Listed records

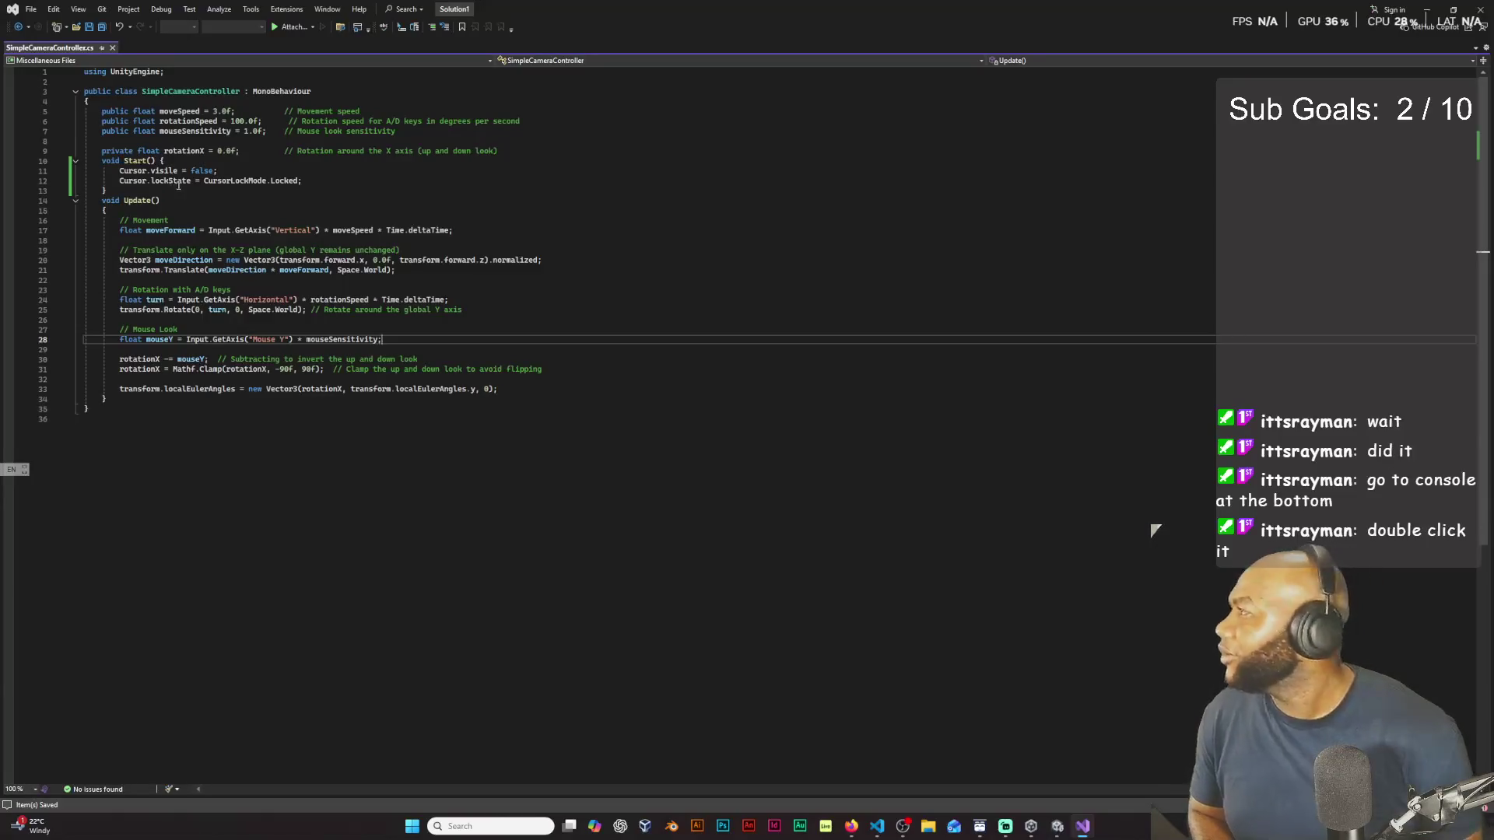
# Step: Correct the Start method's Cursor.visible = false; line and save SimpleCameraController
pyautogui.click(170, 171)
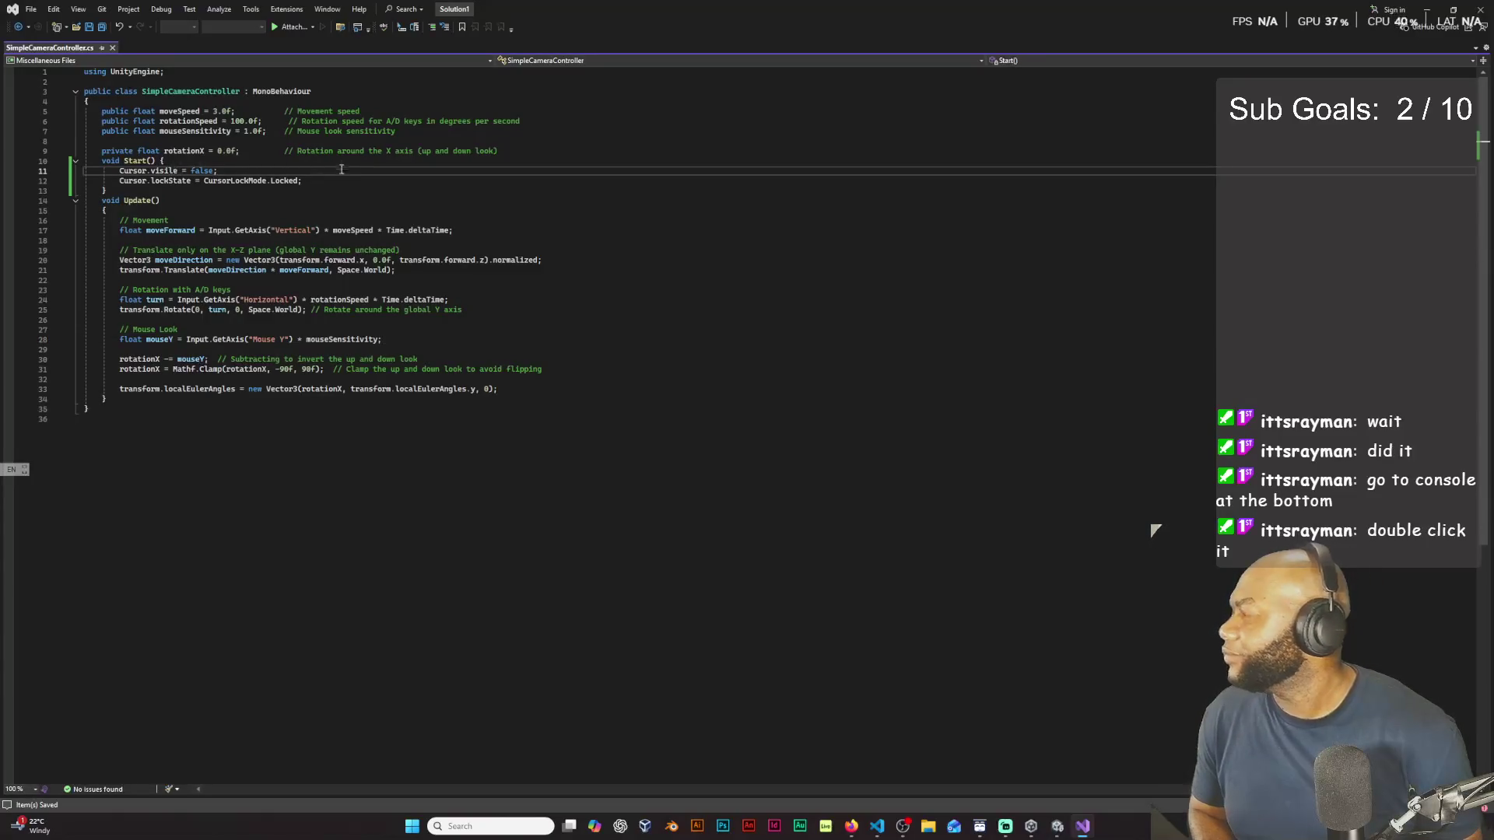
pyautogui.click(820, 270)
pyautogui.press('ctrl+s')
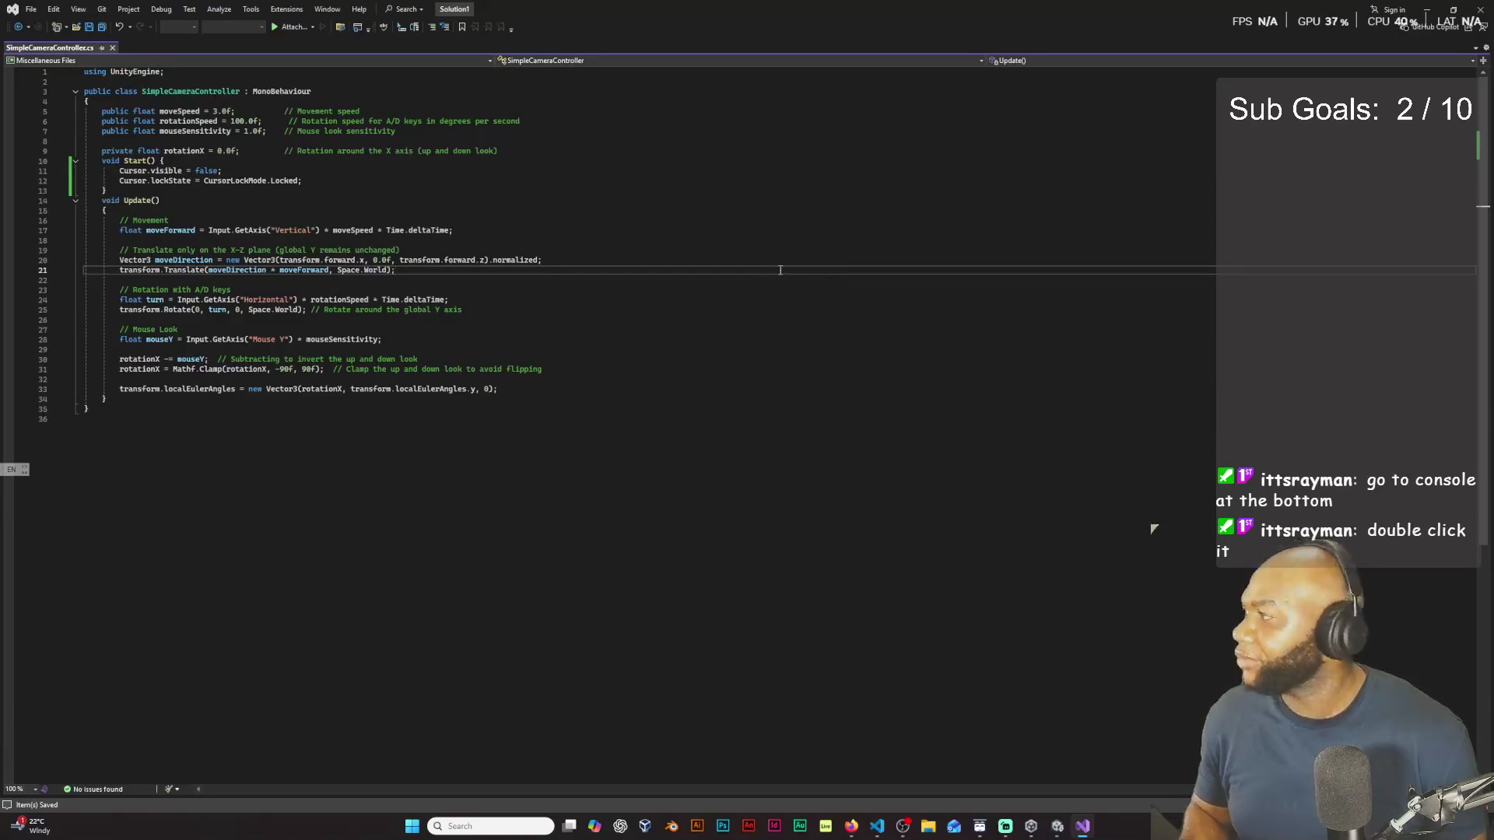
# Step: Switch back to the Unity editor and start playing the kitchen scene
pyautogui.moveTo(1031, 826)
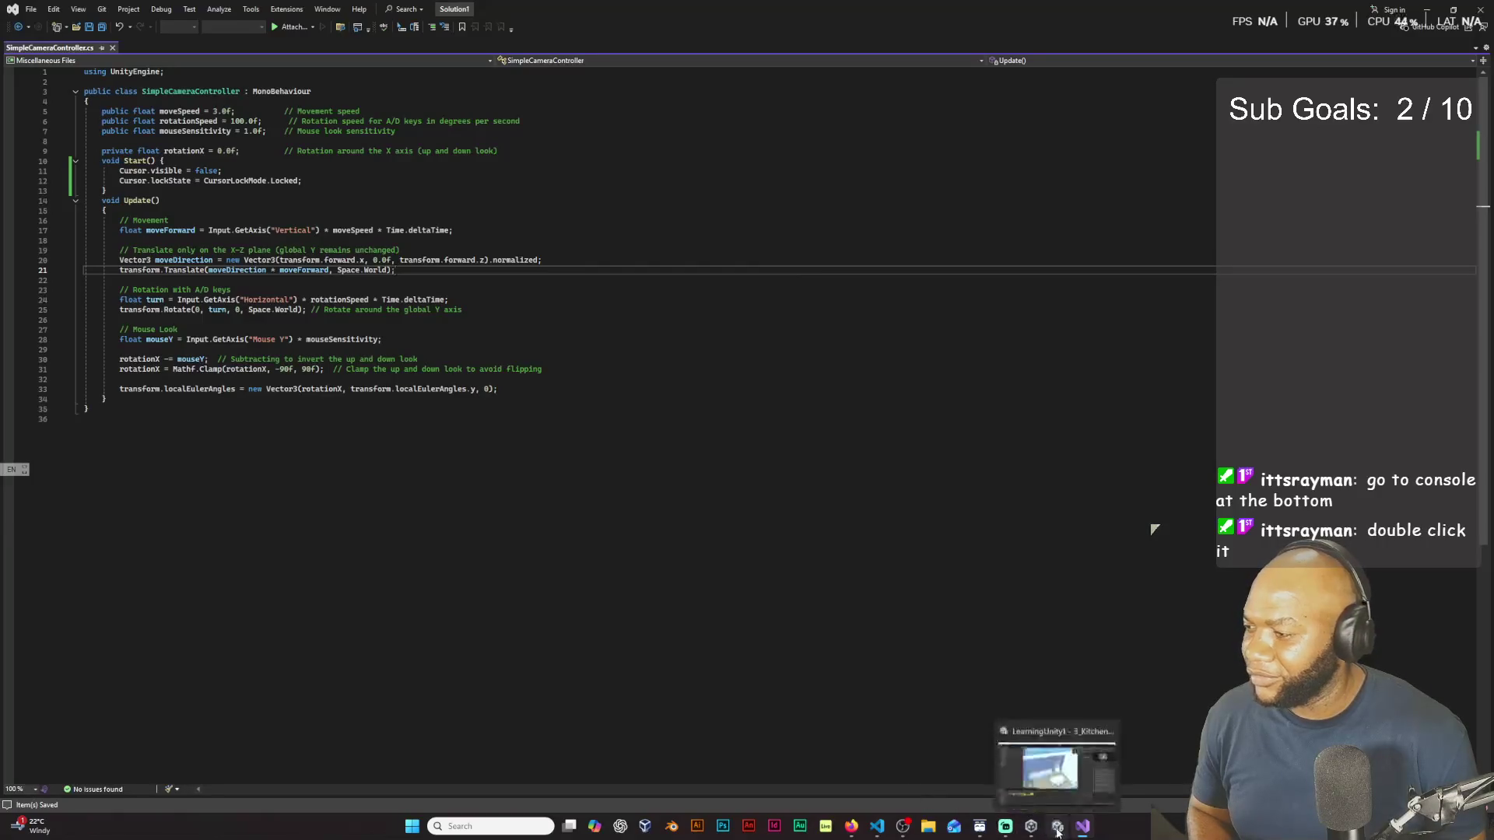
pyautogui.click(1078, 777)
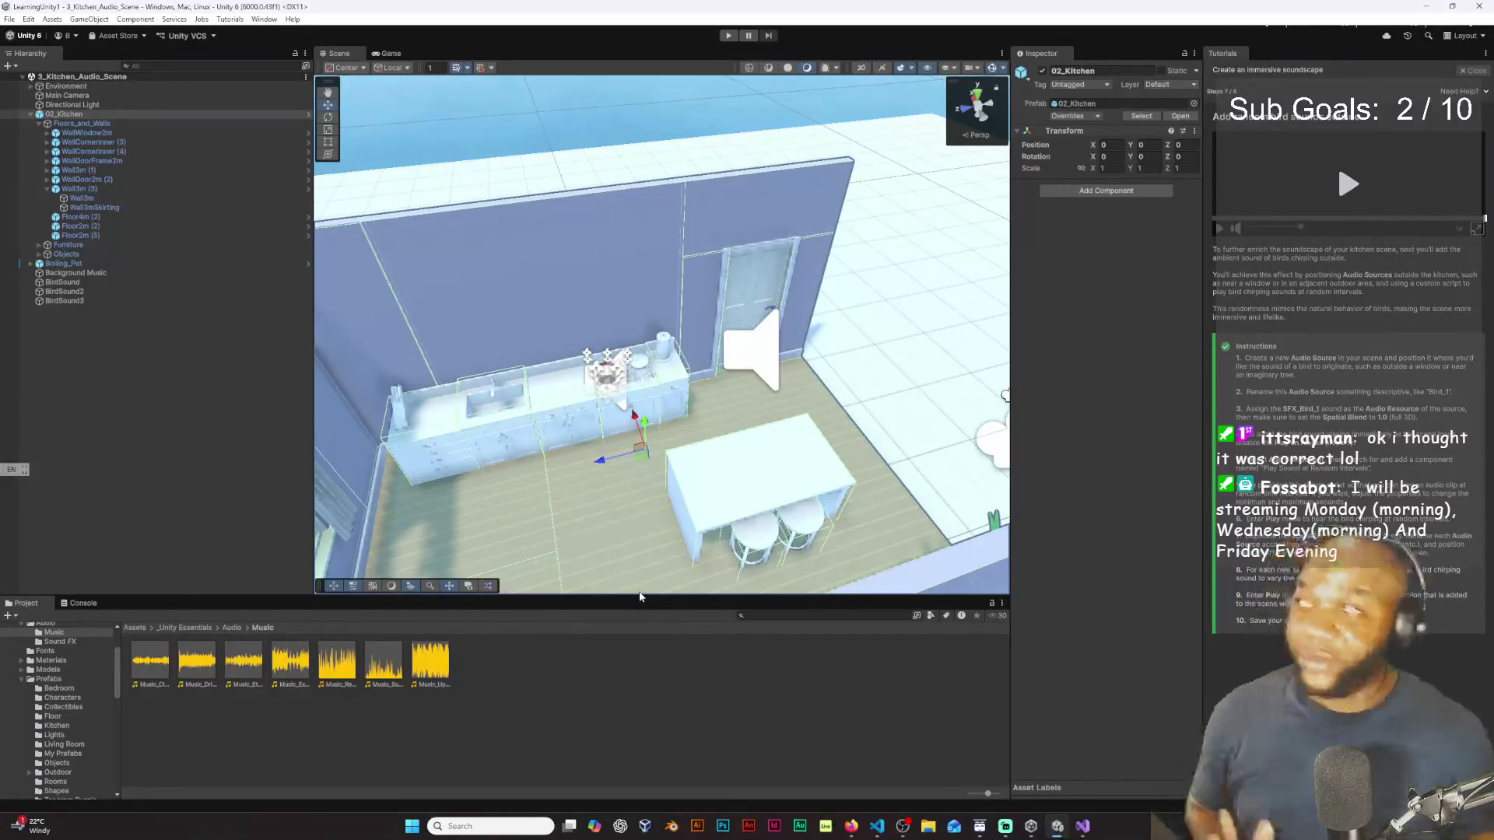
pyautogui.click(728, 35)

Task prompt
Retype the material above exactly, images excluded.

Problem solution
# Step: Correct the Start method's Cursor.visible = false; line and save SimpleCameraController
pyautogui.click(170, 171)
pyautogui.click(820, 270)
pyautogui.press('ctrl+s')
# Step: Switch back to the Unity editor and start playing the kitchen scene
pyautogui.moveTo(1031, 826)
pyautogui.click(1078, 777)
pyautogui.click(728, 35)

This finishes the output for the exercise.